Roy closed his eyes for a moment, trying to pretend that the world hadn't started spinning around him. Damn it, it was so hard to think.
"I don't think there's anything we can do at the moment," he replied quietly after a few seconds, eyes still closed.
"So... so, what? We just... wait for someone to find us?"
"Do you have a better idea?"
"...No."
"Then we wait."
Ed went quiet and Roy sighed, glad for the silence. His head was pounding and there was a sharp, throbbing pain coming from the gash in his scalp. He must have hit his head pretty hard. So hard that at the moment it was actually hurting more than his gut. His torn abdomen did ache, but dully for now...
As long as he didn't move, it was bearable. He could stand it. It was fine.
XXXXXXXXXXXXXXXXXXXXXXXXXXXXXXXXXXXXXXXXXXXXXXXXX
Hawkeye sprinted down the hallway, the keys to a military car flashing in her hand.
Breda was running after her, shouting over his shoulder for Fuery to call for an ambulance to follow them down highway 11, along the ravine. Hughes had been informed and was already forming a search party.
She hoped somewhere in the back of her mind that someone would think to call Alphonse.
XXXXXXXXXXXXXXXXXXXXXXXXXXXXXXXXXXXXXXXXXXXXXXXXX
"...Maybe you should keep your eyes open."
It looked as if it took a moment for Mustang to realize that Ed was speaking to him, but then after a beat his eyelids raised and he looked over at him blankly.
"You're too calm about this," Ed said, watching him carefully.
"I work well under pressure." The reply was slow and soft. He sounded tired.
"No, I think you're in shock, Colonel."
Mustang smirked. "...You're probably right."
"Then you should keep your eyes open. Just... stay alert, you know?"
Ed couldn't keep the slight tremor from his voice and he knew that Mustang heard it from the way his bland smile quickly disappeared. He nodded grimly. He knew all too well what trouble he was in. He knew that he might not live through this.
The thought sent an icy dagger of fear through Ed's own stomach. The Colonel could die. Right here. Right in front of him. And there was nothing he could do. He couldn't even scratch his own nose, let alone offer any kind of aid to his wounded superior. There was a good chance that he was just going to have to lay here, held down by this stupid driver's seat, watching as Mustang slowly bled to death.

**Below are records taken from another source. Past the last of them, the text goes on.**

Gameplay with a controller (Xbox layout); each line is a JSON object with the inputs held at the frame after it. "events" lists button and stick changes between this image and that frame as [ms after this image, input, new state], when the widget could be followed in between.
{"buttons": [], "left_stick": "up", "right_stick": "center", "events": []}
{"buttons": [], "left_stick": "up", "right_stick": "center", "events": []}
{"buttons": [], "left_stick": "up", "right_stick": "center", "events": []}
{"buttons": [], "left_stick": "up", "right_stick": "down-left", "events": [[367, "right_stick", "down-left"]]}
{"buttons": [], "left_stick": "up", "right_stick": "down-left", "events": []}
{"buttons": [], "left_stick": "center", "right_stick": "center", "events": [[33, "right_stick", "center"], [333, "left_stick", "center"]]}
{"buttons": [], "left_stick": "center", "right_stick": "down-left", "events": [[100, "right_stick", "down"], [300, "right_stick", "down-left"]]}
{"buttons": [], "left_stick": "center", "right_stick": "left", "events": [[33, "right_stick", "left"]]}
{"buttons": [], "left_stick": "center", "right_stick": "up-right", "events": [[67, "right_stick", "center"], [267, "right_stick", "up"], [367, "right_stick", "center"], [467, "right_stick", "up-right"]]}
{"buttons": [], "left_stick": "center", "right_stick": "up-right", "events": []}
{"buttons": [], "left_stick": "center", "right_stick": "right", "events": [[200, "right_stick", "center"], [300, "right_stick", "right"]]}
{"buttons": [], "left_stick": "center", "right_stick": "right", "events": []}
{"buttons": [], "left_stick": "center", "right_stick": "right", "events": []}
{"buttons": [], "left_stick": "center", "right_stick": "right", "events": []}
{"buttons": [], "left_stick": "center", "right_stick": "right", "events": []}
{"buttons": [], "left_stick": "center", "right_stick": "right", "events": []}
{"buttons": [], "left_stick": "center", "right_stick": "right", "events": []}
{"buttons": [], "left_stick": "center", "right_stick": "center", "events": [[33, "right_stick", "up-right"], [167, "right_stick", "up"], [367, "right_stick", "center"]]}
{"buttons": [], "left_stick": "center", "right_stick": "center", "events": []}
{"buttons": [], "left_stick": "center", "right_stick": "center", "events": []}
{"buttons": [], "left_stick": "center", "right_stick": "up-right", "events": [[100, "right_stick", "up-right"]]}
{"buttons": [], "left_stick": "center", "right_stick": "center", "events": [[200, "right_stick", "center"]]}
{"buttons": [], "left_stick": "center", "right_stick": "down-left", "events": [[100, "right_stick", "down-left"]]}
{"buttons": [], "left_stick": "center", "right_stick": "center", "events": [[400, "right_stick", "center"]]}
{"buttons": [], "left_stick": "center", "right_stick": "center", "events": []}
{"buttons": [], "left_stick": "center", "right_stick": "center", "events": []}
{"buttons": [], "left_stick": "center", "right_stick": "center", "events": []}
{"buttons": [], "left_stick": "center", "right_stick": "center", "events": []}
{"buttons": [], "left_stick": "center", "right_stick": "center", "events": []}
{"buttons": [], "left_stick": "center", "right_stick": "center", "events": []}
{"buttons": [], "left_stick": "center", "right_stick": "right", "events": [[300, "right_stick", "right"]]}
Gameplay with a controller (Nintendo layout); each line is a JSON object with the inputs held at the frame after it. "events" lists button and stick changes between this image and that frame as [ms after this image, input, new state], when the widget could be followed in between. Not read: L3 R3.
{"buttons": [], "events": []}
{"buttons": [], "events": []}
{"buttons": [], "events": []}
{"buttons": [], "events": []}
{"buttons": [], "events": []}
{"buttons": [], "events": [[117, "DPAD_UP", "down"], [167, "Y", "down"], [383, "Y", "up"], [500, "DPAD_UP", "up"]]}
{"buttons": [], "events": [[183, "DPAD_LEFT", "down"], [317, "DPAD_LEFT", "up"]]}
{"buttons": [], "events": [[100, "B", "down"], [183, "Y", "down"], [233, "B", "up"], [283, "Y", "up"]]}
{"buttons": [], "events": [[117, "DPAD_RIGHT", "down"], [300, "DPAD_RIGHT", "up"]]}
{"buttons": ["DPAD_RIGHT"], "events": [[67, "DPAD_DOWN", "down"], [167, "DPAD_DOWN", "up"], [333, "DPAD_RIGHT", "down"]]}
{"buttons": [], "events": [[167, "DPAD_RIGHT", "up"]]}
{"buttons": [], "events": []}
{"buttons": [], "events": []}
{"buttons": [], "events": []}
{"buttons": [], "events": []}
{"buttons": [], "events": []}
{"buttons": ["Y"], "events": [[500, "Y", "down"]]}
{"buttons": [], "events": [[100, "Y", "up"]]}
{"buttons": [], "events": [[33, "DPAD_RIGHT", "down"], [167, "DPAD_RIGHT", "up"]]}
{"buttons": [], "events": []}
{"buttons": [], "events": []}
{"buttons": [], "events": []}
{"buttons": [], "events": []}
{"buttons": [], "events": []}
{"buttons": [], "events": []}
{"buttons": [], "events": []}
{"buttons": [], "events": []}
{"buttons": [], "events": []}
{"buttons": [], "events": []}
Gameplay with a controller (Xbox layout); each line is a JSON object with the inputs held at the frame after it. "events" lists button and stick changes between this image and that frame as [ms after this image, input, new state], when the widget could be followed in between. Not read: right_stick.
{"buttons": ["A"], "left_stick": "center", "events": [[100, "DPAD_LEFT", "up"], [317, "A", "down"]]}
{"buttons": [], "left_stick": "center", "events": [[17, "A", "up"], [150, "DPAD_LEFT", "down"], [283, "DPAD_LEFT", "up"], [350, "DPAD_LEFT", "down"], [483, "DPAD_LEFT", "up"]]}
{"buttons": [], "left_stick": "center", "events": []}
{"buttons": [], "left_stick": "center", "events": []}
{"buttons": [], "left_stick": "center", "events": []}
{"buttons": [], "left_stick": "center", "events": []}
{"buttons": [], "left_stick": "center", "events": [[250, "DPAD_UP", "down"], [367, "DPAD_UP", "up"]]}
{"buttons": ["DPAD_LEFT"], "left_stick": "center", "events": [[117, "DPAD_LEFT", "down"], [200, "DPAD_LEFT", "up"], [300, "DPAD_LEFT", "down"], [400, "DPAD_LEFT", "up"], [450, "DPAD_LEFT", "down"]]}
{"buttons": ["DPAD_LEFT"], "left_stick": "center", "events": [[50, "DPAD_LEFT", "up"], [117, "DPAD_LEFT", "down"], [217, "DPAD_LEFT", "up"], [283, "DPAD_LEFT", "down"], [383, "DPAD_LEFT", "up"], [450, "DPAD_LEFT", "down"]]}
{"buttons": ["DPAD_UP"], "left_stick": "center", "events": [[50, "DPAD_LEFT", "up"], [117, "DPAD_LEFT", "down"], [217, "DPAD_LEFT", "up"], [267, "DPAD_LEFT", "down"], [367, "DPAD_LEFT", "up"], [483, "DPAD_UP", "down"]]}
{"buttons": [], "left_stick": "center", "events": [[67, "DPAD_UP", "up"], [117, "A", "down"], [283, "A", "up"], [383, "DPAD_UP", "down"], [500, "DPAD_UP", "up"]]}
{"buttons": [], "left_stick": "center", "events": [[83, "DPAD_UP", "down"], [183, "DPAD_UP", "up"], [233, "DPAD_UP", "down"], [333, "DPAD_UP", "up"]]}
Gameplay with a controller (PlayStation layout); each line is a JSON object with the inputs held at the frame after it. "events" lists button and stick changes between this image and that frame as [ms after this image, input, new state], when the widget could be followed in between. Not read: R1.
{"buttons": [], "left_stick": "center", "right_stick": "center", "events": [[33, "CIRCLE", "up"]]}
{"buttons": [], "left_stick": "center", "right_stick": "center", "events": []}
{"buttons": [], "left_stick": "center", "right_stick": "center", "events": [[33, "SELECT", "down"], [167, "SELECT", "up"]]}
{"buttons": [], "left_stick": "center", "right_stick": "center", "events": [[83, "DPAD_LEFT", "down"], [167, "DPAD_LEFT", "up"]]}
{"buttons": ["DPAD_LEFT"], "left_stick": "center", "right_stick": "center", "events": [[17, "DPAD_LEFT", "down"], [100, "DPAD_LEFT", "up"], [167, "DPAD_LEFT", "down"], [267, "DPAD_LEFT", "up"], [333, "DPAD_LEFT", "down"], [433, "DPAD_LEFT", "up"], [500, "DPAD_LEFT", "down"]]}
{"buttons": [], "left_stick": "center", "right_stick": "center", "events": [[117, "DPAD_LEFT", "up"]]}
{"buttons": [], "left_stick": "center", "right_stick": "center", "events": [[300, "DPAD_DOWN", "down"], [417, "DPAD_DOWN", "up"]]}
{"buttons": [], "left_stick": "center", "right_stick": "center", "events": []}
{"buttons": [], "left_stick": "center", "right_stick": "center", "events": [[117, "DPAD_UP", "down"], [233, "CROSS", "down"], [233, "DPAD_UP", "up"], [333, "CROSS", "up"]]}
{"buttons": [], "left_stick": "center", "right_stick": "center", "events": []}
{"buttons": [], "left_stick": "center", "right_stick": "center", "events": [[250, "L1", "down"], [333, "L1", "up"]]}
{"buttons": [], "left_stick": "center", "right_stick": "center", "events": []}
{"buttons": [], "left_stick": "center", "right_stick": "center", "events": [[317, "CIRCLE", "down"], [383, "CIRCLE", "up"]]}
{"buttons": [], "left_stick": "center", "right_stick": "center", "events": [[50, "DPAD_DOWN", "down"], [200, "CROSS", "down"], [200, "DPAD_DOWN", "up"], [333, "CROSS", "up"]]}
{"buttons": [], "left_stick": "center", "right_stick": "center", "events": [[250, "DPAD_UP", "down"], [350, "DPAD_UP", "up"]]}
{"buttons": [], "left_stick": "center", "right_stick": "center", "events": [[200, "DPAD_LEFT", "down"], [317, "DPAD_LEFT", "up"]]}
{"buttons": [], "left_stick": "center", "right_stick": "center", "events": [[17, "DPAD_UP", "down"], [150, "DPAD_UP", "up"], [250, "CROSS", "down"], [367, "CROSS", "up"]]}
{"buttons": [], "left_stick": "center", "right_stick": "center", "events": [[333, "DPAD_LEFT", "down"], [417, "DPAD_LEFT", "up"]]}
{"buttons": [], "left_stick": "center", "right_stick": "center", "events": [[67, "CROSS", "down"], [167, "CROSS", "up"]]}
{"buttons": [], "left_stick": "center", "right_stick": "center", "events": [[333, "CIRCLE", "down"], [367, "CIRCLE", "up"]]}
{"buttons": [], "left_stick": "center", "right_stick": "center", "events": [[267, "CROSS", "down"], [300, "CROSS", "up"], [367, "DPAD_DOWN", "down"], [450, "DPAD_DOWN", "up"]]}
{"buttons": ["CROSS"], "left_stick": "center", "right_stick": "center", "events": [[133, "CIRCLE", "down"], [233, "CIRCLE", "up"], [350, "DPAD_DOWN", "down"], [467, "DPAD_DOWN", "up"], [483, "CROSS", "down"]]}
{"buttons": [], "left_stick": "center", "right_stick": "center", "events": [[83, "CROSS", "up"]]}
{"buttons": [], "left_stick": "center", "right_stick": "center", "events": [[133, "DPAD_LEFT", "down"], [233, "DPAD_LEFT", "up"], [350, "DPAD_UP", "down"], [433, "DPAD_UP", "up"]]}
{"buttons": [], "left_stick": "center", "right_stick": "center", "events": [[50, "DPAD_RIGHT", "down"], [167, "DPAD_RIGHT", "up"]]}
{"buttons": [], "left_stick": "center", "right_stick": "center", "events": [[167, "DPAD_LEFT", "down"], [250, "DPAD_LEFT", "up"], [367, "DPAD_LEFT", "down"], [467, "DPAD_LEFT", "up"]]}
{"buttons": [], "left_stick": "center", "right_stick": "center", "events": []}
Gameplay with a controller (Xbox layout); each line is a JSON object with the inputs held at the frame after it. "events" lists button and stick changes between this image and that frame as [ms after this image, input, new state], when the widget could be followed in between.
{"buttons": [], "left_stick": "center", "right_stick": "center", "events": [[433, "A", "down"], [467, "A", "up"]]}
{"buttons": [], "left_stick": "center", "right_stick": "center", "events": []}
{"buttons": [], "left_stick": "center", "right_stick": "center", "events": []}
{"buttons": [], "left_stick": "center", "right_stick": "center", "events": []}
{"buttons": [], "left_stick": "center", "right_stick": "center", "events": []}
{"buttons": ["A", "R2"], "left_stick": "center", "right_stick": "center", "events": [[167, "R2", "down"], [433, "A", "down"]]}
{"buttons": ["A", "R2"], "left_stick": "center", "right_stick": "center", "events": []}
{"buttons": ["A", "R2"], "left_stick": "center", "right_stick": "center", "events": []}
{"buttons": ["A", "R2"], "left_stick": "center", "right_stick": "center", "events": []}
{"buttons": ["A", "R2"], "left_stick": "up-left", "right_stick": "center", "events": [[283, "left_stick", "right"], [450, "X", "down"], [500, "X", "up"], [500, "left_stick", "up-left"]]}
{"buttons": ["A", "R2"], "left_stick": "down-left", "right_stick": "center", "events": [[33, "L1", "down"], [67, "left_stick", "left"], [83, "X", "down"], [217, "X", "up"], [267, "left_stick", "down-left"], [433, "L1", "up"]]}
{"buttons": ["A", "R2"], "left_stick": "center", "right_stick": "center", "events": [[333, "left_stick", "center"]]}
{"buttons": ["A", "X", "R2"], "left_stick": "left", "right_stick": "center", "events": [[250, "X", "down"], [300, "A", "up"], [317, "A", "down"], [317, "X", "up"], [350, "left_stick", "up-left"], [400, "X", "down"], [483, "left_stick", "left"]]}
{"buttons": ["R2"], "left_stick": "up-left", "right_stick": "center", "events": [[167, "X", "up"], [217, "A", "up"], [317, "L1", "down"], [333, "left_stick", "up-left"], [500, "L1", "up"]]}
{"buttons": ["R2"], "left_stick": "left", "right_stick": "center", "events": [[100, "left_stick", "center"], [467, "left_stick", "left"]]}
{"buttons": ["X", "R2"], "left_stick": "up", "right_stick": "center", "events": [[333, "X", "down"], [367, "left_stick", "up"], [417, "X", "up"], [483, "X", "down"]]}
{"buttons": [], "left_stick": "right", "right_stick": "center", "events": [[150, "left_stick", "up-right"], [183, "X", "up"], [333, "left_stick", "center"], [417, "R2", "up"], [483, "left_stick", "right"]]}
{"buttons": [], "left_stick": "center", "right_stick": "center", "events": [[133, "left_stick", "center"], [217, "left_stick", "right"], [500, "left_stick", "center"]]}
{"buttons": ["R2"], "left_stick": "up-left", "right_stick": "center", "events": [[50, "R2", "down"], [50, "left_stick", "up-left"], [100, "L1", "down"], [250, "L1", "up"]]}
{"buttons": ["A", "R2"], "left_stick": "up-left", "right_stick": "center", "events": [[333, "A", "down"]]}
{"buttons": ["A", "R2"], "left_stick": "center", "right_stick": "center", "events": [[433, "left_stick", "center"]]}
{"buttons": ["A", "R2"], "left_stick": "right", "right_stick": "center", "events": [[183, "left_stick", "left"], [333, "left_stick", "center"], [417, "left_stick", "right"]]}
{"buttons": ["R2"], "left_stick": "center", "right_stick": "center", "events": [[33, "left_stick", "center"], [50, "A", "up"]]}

And if the blood loss didn't get him, the cold surely would. It had been cold in the car before the accident, but now that the windows were busted in it was freezing. Literally. Ed could feel his wet clothes stiffening with ice already. Worse still, it was early evening and it was only going to get colder was the sun went down. They could both freeze to death before anyone could save them.
The cold did, however, buy them some more time. The colder it was, the slower Mustang's blood would flow. His wound might even freeze shut entirely around the beam; it looked like his head wound had already slowed to a near stop, ice-crystals forming in the blood on his cheek. That had to be a good sign, right?
Mustang's eyes slid shut again as a deep shiver coursed through him. He grimaced as the cold spasm forced his stomach muscles into movement, but he bore the pain silently with little more than a muffled gasp. When his eyes opened again, they were watery with pain and not quite as focused as they had been mere minutes ago. He was already starting to fade and they both knew it.
"...This sucks," the Colonel opined shakily after a moment, another odd smile pulling at his lips.
Ed almost cracked up. What a completely insane thing to say. He didn't think he'd ever heard the Colonel say that anything "sucked" before.
"Yeah," he had to agree, struggling to keep back the hysterical bubble of laughter. "It really does suck, doesn't it?"
Outside, the wind howled and fresh snow started fluttering to the ground. Oh great... the last thing they needed was for it to start snowing again. He turned his head and looked out the broken window above him, watching snowflakes twirl toward him on the breeze. It was almost calming though, watching the snow fall... comforting in a soft, sleepy way...
He looked over at Mustang and saw that his eyes were closed again. For just a split second, Ed thought about just letting him go to sleep. They could both sleep, huddling in the false warmth of unconsciousness... But then he shook himself. No. That was just the cold talking. Hypothermia didn't take long to set in at these temperatures—especially when swathed in wet clothes—and Ed knew without a doubt that it had already started taking a hold on him.
Mustang's eyes opened again quickly and he took a breath.
"Talk to me. We both need to keep alert," he said suddenly, this thoughts clearly reflecting the worry in Ed's own mind.
"Ah..." Ed stalled, trying to think of something pertinent to say. "So... read any good books lately...?"
Mustang arched an eyebrow, looking almost amused by Ed's awkward attempt at small talk. He sighed, then decided to play along. Then again, what other option did he have? "A few. Hughes forced this weird detective novel on me last week. It's alright. You?"
"Al bought me an alchemy book on plant theory for my birthday. It's pretty interesting."
"Don't you and Alphonse ever read anything other than alchemy books?"
"Well..." Ed shivered, trying to keep his mind on the conversation as a particularly frigid gust of wind blew snow across his eyes. He could feel his wet hair freezing to his scalp. "Al l-l-likes comics..."
"And you?"
"...I read newspapers sometimes."
"Oh, that doesn't count. I mean novels. Literature. Fiction."
"Can't say I'm a fan of fiction... I mean, what's the point? It's n-not real."
Mustang frowned. "So? It's enjoyable. I devoured adventure stories when I was you age."
"I get enough adventure on my own, thanks."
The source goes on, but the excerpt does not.